Une anecdote revient souvent dans les ateliers : la 1100 qui n’avait pas roulé depuis des années, qu’on réveille avec une batterie neuve, un nettoyage de carburateur, deux bougies et un plein frais, puis qui repart comme si elle avait juste dormi. Ce n’est pas de la magie, c’est la simplicité bien conçue. La modernité fréquentable, c’est cela : une technique qui se laisse réparer.

La dernière marche logique est pratique : à qui convient cette Simca, et comment transformer l’enthousiasme en achat raisonnable, sans transformer la grange en chantier sans fin.

Quel usage convient le mieux à une Simca 1100 en 2026 ?

La Simca 1100 est à son aise en balade, sur départementales et trajets périurbains tranquilles. L’autoroute peut se faire ponctuellement, mais le bruit et une stabilité plus sensible au vent rappellent que l’auto a été pensée pour un réseau routier et des vitesses de son époque.

Que vérifier en priorité avant d’acheter une Simca 1100 5 CV ?

D’abord la corrosion structurelle (planchers, bas de caisse, passages de roue, ancrages). Ensuite la cohérence mécanique (température, carburation, freinage régulier) et l’électricité. Un essai à chaud et un contrôle sur pont évitent les mauvaises surprises.

La commande de boîte raide est-elle un défaut grave ?

Pas forcément. Sur certains exemplaires, la tringlerie et ses silentblocs peuvent rendre la sélection dure ou imprécise, notamment en seconde. Un réglage, une remise à niveau et une huile de boîte adaptée suffisent parfois à retrouver une commande plus fluide, à valider lors d’un essai routier.
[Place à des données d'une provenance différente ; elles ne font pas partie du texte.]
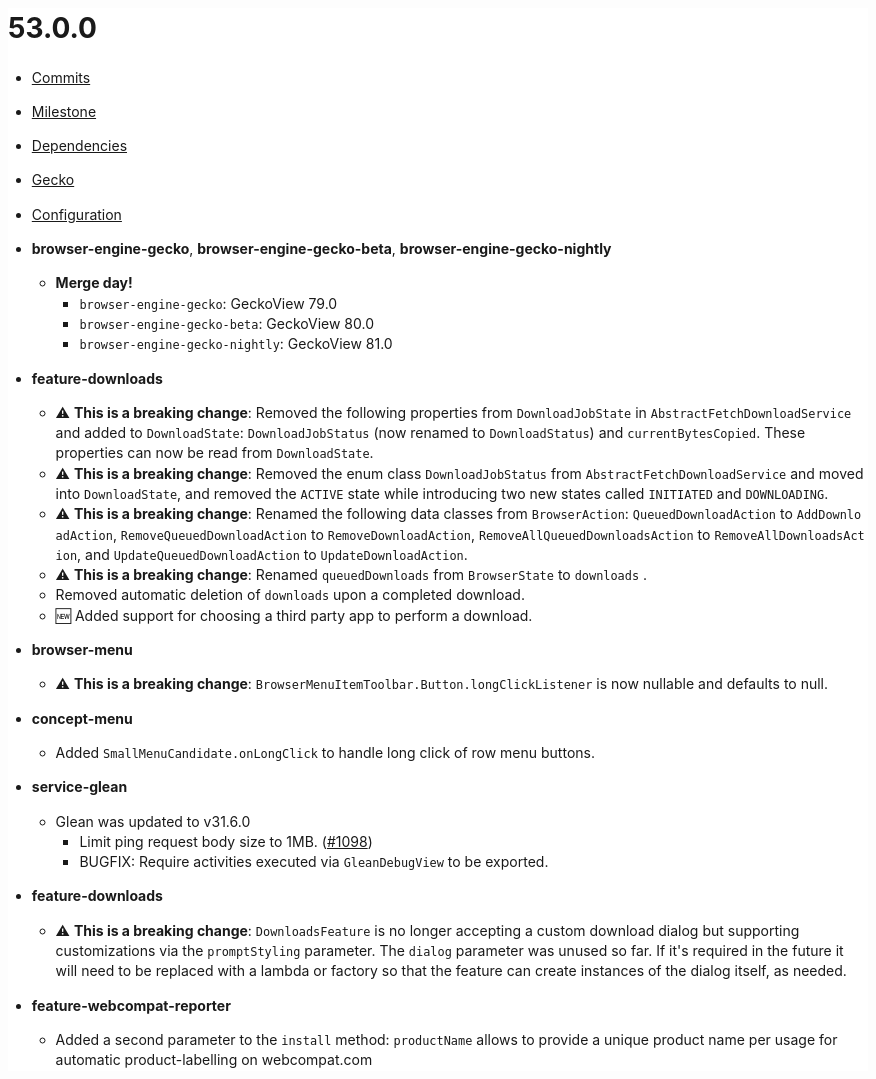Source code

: # 53.0.0

* [Commits](https://github.com/mozilla-mobile/android-components/compare/v52.0.0...v53.0.0)
* [Milestone](https://github.com/mozilla-mobile/android-components/milestone/112?closed=1)
* [Dependencies](https://github.com/mozilla-mobile/android-components/blob/v53.0.0/buildSrc/src/main/java/Dependencies.kt)
* [Gecko](https://github.com/mozilla-mobile/android-components/blob/v53.0.0/buildSrc/src/main/java/Gecko.kt)
* [Configuration](https://github.com/mozilla-mobile/android-components/blob/v53.0.0/buildSrc/src/main/java/Config.kt)

* **browser-engine-gecko**, **browser-engine-gecko-beta**, **browser-engine-gecko-nightly**
  * **Merge day!**
    * `browser-engine-gecko`: GeckoView 79.0
    * `browser-engine-gecko-beta`: GeckoView 80.0
    * `browser-engine-gecko-nightly`: GeckoView 81.0

* **feature-downloads**
  * ⚠️ **This is a breaking change**: Removed the following properties from `DownloadJobState` in `AbstractFetchDownloadService` and added to `DownloadState`: `DownloadJobStatus` (now renamed to `DownloadStatus`) and `currentBytesCopied`. These properties can now be read from `DownloadState`.
  * ⚠️ **This is a breaking change**: Removed the enum class `DownloadJobStatus` from `AbstractFetchDownloadService` and moved into `DownloadState`, and removed the `ACTIVE` state while introducing two new states called `INITIATED` and `DOWNLOADING`.
  * ⚠️ **This is a breaking change**: Renamed the following data classes from `BrowserAction`: `QueuedDownloadAction` to `AddDownloadAction`, `RemoveQueuedDownloadAction` to `RemoveDownloadAction`, `RemoveAllQueuedDownloadsAction` to `RemoveAllDownloadsAction`, and `UpdateQueuedDownloadAction` to `UpdateDownloadAction`.
  * ⚠️ **This is a breaking change**: Renamed `queuedDownloads` from `BrowserState` to `downloads` .
  * Removed automatic deletion of `downloads` upon a completed download.
  * 🆕 Added support for choosing a third party app to perform a download.

* **browser-menu**
  * ⚠️ **This is a breaking change**: `BrowserMenuItemToolbar.Button.longClickListener` is now nullable and defaults to null.

* **concept-menu**
  * Added `SmallMenuCandidate.onLongClick` to handle long click of row menu buttons.

* **service-glean**
  * Glean was updated to v31.6.0
    * Limit ping request body size to 1MB. ([#1098](https://github.com/mozilla/glean/pull/1098))
    * BUGFIX: Require activities executed via `GleanDebugView` to be exported.

* **feature-downloads**
  * ⚠️ **This is a breaking change**: `DownloadsFeature` is no longer accepting a custom download dialog but supporting customizations via the `promptStyling` parameter. The `dialog` parameter was unused so far. If it's required in the future it will need to be replaced with a lambda or factory so that the feature can create instances of the dialog itself, as needed.

* **feature-webcompat-reporter**
  * Added a second parameter to the `install` method: `productName` allows to provide a unique product name per usage for automatic product-labelling on webcompat.com
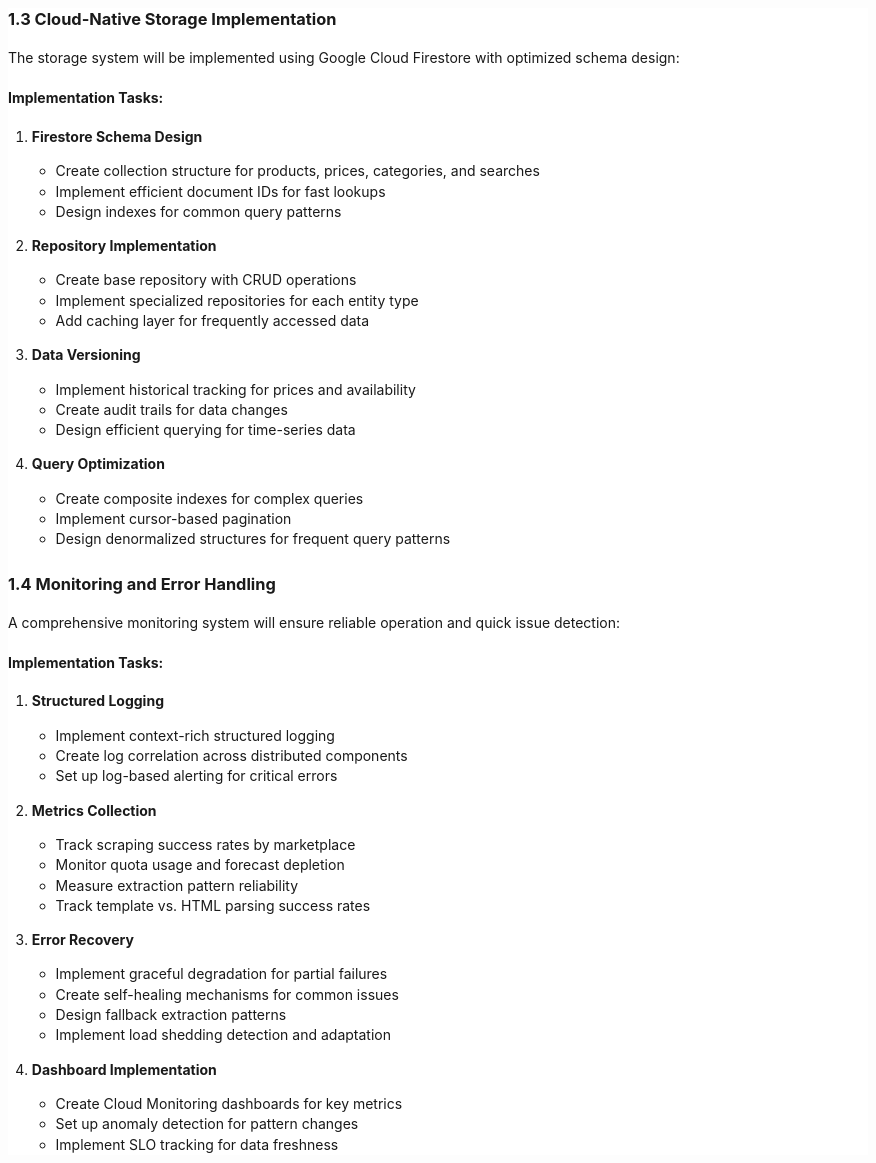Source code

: ### 1.3 Cloud-Native Storage Implementation

The storage system will be implemented using Google Cloud Firestore with optimized schema design:

#### Implementation Tasks:

1. **Firestore Schema Design**

   - Create collection structure for products, prices, categories, and searches
   - Implement efficient document IDs for fast lookups
   - Design indexes for common query patterns

2. **Repository Implementation**

   - Create base repository with CRUD operations
   - Implement specialized repositories for each entity type
   - Add caching layer for frequently accessed data

3. **Data Versioning**

   - Implement historical tracking for prices and availability
   - Create audit trails for data changes
   - Design efficient querying for time-series data

4. **Query Optimization**
   - Create composite indexes for complex queries
   - Implement cursor-based pagination
   - Design denormalized structures for frequent query patterns

### 1.4 Monitoring and Error Handling

A comprehensive monitoring system will ensure reliable operation and quick issue detection:

#### Implementation Tasks:

1. **Structured Logging**

   - Implement context-rich structured logging
   - Create log correlation across distributed components
   - Set up log-based alerting for critical errors

2. **Metrics Collection**

   - Track scraping success rates by marketplace
   - Monitor quota usage and forecast depletion
   - Measure extraction pattern reliability
   - Track template vs. HTML parsing success rates

3. **Error Recovery**

   - Implement graceful degradation for partial failures
   - Create self-healing mechanisms for common issues
   - Design fallback extraction patterns
   - Implement load shedding detection and adaptation

4. **Dashboard Implementation**
   - Create Cloud Monitoring dashboards for key metrics
   - Set up anomaly detection for pattern changes
   - Implement SLO tracking for data freshness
Quel budget prévoir pour une Simca 1100 5 CV accessible ?

Pour un modèle 5 CV à reprendre, la fourchette souvent citée se situe autour de 500 à 2 000 €, selon l’état. Il faut ajouter un budget de remise en sécurité (pneus, flexibles, vidanges, batterie, éclairage), variable selon ce qui a été fait et la qualité du stockage.